Input -
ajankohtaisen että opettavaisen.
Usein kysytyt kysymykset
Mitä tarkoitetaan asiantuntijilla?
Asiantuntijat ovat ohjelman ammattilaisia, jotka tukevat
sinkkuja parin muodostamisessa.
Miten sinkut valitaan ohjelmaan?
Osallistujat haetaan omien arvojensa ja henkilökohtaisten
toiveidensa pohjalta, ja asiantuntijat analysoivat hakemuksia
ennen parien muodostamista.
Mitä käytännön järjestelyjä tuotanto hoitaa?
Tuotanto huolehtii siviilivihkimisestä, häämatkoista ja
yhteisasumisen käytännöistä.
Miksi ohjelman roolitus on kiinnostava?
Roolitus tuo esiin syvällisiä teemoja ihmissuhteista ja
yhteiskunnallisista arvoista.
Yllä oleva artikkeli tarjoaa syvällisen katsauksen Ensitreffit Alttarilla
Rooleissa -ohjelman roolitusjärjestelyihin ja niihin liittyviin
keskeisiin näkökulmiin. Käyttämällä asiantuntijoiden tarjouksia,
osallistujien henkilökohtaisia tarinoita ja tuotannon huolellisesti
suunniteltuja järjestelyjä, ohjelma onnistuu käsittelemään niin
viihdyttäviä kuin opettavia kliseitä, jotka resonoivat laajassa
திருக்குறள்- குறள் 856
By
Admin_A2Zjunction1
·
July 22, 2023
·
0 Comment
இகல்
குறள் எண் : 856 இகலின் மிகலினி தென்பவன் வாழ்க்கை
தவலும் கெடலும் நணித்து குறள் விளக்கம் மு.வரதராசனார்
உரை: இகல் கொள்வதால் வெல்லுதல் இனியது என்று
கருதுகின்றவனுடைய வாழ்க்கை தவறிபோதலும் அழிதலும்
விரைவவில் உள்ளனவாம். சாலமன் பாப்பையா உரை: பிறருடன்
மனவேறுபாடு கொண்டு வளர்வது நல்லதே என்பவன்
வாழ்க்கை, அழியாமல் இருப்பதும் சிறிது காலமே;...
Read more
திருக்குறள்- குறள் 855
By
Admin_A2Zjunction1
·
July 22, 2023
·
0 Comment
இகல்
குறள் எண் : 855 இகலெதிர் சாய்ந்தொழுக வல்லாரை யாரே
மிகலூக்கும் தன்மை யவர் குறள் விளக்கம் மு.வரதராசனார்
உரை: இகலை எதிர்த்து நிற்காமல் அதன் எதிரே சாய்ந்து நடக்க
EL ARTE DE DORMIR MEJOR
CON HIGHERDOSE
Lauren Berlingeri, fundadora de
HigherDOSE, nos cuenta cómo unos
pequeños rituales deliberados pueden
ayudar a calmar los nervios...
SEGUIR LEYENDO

Assigned task -
Your answer should be a single number: the count of lines in the data that include the word "ohjelman".

Final answer -
3